→ **TASK INSTRUCTIONS**: Please, from the entries below, transcribe exactly the lines that begin at the line with "10 Rekomendasi Cafe" and end at the line with "Встановлення порядку збору", without the pictures.

Start of PROVIDED DATA

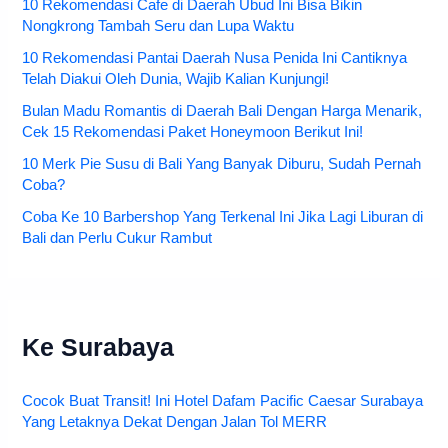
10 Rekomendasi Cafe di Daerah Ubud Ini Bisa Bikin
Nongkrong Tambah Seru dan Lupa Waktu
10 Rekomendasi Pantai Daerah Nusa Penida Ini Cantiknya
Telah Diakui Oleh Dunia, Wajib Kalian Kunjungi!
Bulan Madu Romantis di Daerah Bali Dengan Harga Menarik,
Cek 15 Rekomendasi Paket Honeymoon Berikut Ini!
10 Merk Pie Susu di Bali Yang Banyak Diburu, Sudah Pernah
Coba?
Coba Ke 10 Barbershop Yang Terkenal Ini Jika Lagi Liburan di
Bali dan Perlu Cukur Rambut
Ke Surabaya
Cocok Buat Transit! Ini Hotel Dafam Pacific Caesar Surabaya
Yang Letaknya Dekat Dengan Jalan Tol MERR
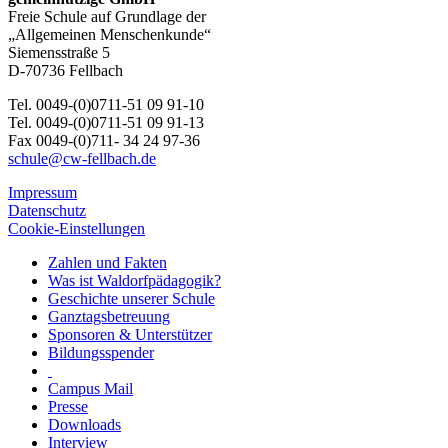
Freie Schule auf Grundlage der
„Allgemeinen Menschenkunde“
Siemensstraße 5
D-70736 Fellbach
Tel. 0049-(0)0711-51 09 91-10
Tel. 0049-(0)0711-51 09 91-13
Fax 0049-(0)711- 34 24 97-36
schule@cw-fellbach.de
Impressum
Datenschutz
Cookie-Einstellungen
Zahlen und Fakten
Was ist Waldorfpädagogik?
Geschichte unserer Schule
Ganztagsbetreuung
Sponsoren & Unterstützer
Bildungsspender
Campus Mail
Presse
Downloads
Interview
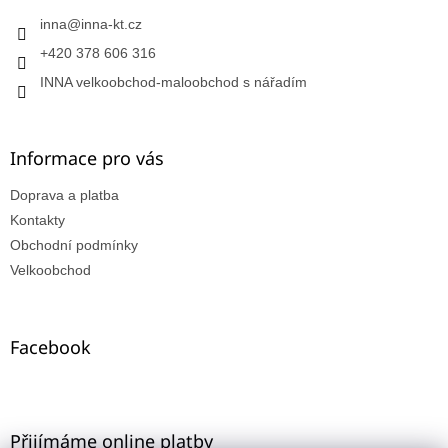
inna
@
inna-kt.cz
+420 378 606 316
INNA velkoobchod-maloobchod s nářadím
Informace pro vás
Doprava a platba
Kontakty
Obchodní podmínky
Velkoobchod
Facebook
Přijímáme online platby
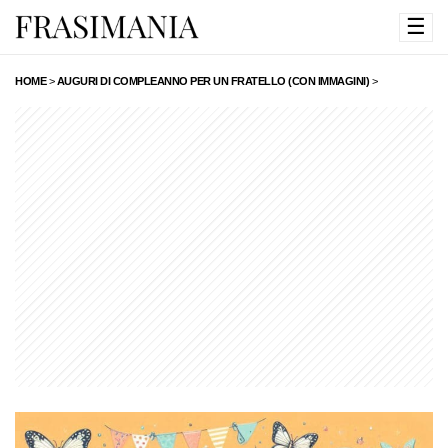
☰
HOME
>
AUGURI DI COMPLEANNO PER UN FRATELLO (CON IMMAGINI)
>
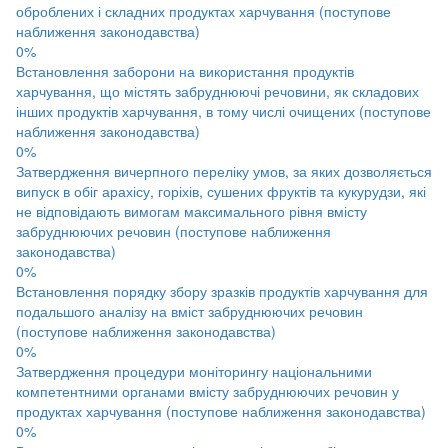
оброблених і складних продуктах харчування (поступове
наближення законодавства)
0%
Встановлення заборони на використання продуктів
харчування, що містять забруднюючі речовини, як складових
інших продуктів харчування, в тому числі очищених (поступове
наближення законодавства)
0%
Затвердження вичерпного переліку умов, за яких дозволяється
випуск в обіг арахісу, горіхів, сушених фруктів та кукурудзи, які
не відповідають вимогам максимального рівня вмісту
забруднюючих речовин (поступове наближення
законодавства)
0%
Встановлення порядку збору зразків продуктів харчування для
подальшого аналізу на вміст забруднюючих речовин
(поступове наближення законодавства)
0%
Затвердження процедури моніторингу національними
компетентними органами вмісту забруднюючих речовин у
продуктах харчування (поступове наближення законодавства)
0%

End of PROVIDED DATA
Start of PROVIDED DATA

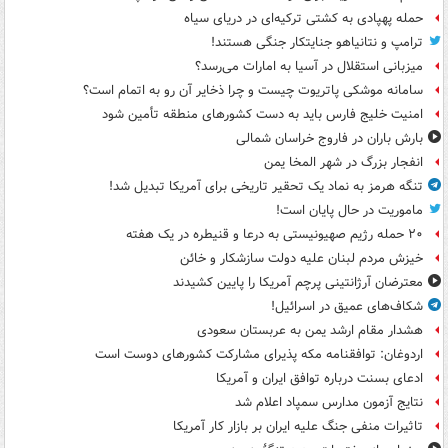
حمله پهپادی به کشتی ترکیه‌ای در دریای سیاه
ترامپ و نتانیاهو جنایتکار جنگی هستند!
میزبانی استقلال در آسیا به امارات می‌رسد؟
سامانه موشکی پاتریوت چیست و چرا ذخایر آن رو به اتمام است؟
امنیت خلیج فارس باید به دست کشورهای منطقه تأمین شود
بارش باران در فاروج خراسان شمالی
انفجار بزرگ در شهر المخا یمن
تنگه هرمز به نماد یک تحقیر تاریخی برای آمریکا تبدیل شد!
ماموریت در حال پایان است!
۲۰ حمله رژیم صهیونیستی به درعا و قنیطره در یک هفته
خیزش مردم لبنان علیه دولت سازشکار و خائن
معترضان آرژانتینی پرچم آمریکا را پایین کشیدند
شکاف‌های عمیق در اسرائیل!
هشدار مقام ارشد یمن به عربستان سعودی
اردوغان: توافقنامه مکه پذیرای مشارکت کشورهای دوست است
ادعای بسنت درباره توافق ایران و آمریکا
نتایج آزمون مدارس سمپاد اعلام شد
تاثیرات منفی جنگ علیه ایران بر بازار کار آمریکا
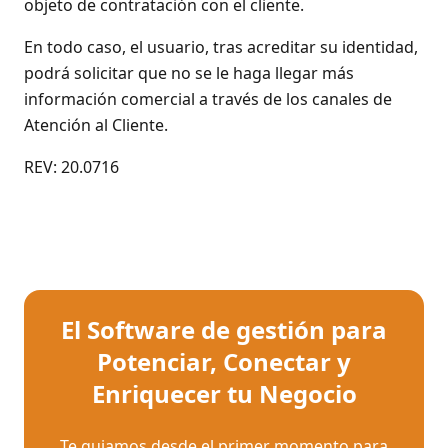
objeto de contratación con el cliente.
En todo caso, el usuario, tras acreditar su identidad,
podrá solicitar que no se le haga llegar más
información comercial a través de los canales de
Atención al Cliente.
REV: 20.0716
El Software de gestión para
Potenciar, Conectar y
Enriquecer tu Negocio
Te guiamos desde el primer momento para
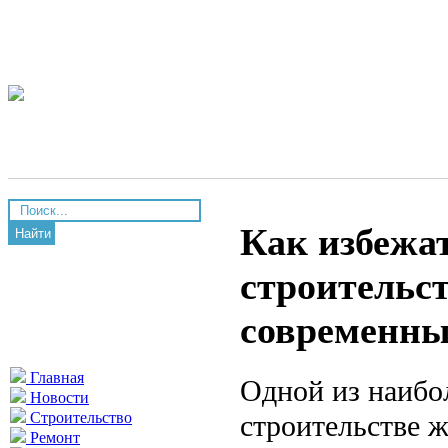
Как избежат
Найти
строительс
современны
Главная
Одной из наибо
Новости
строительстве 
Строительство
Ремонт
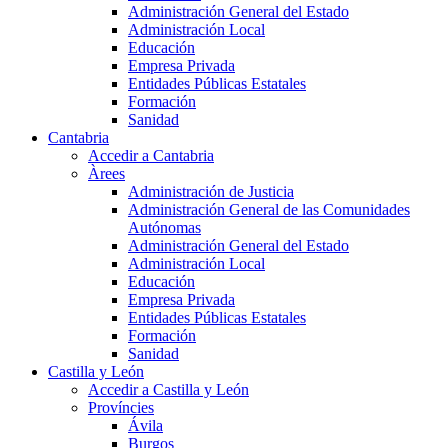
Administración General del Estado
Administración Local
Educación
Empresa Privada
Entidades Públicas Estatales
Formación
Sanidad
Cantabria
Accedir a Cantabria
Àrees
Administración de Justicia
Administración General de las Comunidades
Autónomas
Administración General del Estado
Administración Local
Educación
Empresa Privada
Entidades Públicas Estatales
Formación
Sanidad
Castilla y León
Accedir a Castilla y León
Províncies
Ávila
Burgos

End of PROVIDED DATA

→ **EXERCISE OUTPUT**:
10 Rekomendasi Cafe di Daerah Ubud Ini Bisa Bikin
Nongkrong Tambah Seru dan Lupa Waktu
10 Rekomendasi Pantai Daerah Nusa Penida Ini Cantiknya
Telah Diakui Oleh Dunia, Wajib Kalian Kunjungi!
Bulan Madu Romantis di Daerah Bali Dengan Harga Menarik,
Cek 15 Rekomendasi Paket Honeymoon Berikut Ini!
10 Merk Pie Susu di Bali Yang Banyak Diburu, Sudah Pernah
Coba?
Coba Ke 10 Barbershop Yang Terkenal Ini Jika Lagi Liburan di
Bali dan Perlu Cukur Rambut
Ke Surabaya
Cocok Buat Transit! Ini Hotel Dafam Pacific Caesar Surabaya
Yang Letaknya Dekat Dengan Jalan Tol MERR
Freie Schule auf Grundlage der
„Allgemeinen Menschenkunde“
Siemensstraße 5
D-70736 Fellbach
Tel. 0049-(0)0711-51 09 91-10
Tel. 0049-(0)0711-51 09 91-13
Fax 0049-(0)711- 34 24 97-36
schule@cw-fellbach.de
Impressum
Datenschutz
Cookie-Einstellungen
Zahlen und Fakten
Was ist Waldorfpädagogik?
Geschichte unserer Schule
Ganztagsbetreuung
Sponsoren & Unterstützer
Bildungsspender
Campus Mail
Presse
Downloads
Interview
inna
@
inna-kt.cz
+420 378 606 316
INNA velkoobchod-maloobchod s nářadím
Informace pro vás
Doprava a platba
Kontakty
Obchodní podmínky
Velkoobchod
Facebook
Přijímáme online platby
☰
HOME
>
AUGURI DI COMPLEANNO PER UN FRATELLO (CON IMMAGINI)
>
оброблених і складних продуктах харчування (поступове
наближення законодавства)
0%
Встановлення заборони на використання продуктів
харчування, що містять забруднюючі речовини, як складових
інших продуктів харчування, в тому числі очищених (поступове
наближення законодавства)
0%
Затвердження вичерпного переліку умов, за яких дозволяється
випуск в обіг арахісу, горіхів, сушених фруктів та кукурудзи, які
не відповідають вимогам максимального рівня вмісту
забруднюючих речовин (поступове наближення
законодавства)
0%
Встановлення порядку збору зразків продуктів харчування для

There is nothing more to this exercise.